Thanks mate, I'll be keeping an eye out in your tests! I wish I had that patience to do 5000 matches, hahaha.
Also, sorry for stealing your post. I'll probably make a separate ones for my analysis.
As before, I did 10 seasons (this means 300 matches). The configuration is the same as the other comment.
Databattle 1 has ALL attributes on 20. The other teams have ALL attributes on 20, EXCEPT Technique which is on 1.
Hypothesis: IF Technique doesn't matter, what we expect is to that results of the league will be random or close to random. IF Technique is NEGATIVE, what we expect is that Databattle 1 will be WORSE than the other teams overall.
Results: Databattle 1 overperformed all other teams in most seasons, having better GD, Position, winrate and more points most of the time. It won the league 7 times (7/10), and has higher mean points, GD, wins, and position. See images for more info (On the correlation matrix, the "Technique 20" data point is simply 1 if the team is Databattle 1, and 0 if it isn't. Also, remember that POSITION is "inversed", so having lower position is actually better). Even in the seasons it did not win, it came second by AT MOST 4 points.
Conclusion: When everything else is at 20, is seems to be better to have technique at 20 than it is to have it at 1. Eventually I'll add more data to this analysis, as I feel 10 tournaments/300 matches is a small amount, but for now I'll test other attributes in the same manner.
I feel there is some positive correlation using technique, but haven't been able to point exactly what is it.

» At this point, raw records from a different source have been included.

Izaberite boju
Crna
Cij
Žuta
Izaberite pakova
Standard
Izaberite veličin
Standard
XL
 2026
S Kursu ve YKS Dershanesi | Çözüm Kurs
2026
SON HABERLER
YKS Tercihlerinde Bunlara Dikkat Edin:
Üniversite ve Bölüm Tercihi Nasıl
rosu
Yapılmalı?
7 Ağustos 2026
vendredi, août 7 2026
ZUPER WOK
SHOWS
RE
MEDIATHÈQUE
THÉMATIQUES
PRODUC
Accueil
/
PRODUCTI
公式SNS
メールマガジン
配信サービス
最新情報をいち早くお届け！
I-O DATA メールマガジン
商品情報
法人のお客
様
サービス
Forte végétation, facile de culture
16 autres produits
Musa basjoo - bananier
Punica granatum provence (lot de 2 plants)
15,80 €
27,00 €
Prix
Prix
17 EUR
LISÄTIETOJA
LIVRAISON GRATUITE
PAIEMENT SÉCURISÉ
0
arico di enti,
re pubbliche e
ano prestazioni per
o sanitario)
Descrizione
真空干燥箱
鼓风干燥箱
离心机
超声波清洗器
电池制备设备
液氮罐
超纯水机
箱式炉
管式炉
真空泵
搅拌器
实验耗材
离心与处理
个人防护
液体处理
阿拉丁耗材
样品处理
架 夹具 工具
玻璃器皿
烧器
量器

I've updated my testing database. So 4 teams, all playing a 4-3-3 without any instructions (FB (Su), CD (De), DM (De), BBM (Su), CM (Su), W (Su), AF (At)). Each team plays 30 matches. Injuries are disabled. Attributes are frozen, and testing is done on holiday.

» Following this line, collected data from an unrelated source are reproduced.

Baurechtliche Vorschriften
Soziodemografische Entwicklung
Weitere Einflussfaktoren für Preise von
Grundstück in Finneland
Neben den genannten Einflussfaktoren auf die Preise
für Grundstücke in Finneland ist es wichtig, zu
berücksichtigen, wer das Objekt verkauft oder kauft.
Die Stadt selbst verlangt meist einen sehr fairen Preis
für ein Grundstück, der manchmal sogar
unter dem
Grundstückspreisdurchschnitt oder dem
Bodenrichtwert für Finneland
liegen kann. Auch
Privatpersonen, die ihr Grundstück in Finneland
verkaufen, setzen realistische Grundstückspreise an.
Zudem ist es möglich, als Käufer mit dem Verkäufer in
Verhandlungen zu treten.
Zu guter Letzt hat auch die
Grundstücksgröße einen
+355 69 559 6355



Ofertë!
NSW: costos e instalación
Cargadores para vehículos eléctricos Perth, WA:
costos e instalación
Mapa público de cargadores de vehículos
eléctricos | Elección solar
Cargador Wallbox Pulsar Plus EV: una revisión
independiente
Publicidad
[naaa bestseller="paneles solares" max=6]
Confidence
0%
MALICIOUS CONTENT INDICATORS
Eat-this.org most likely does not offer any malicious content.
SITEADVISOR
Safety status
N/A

Teams 2, 3, 4 have technique on 1 for all line players, and all other attributes on 20.
Team 1 has everything at 20.
The GK for all teams have everything at 10.
I'm still running the tests but right now the difference seems too big for technique to be negative or to not matter.
4 team league, teams B, C, D have all players with 20 in all normal attributes. Team A players have everything on 20 except flair, which is on 1. All attributes are frozen (this means that the attributes stay on the same level all season). All players are proficient in all positions. The formation used was a 4-1-1-3-1, for all teams (FB (De), CD (De), DM (Su), CM (Su), W (At), AM (Su), AF (At)).
I ran 10 seasons (the first season 10 times, to be precise). Team A won the league twice, got third a couple of times and second a couple too. The goal difference wasn't really relevant either: 19, 15, -6,-1, -16, -10, -2, 15, -6, 12.
Didn't test combinations or other attributes, though.
Of course, 10 seasons amounts to a very small number of matches in a league with 4 teams (300 matches per team), so more testing is surely required.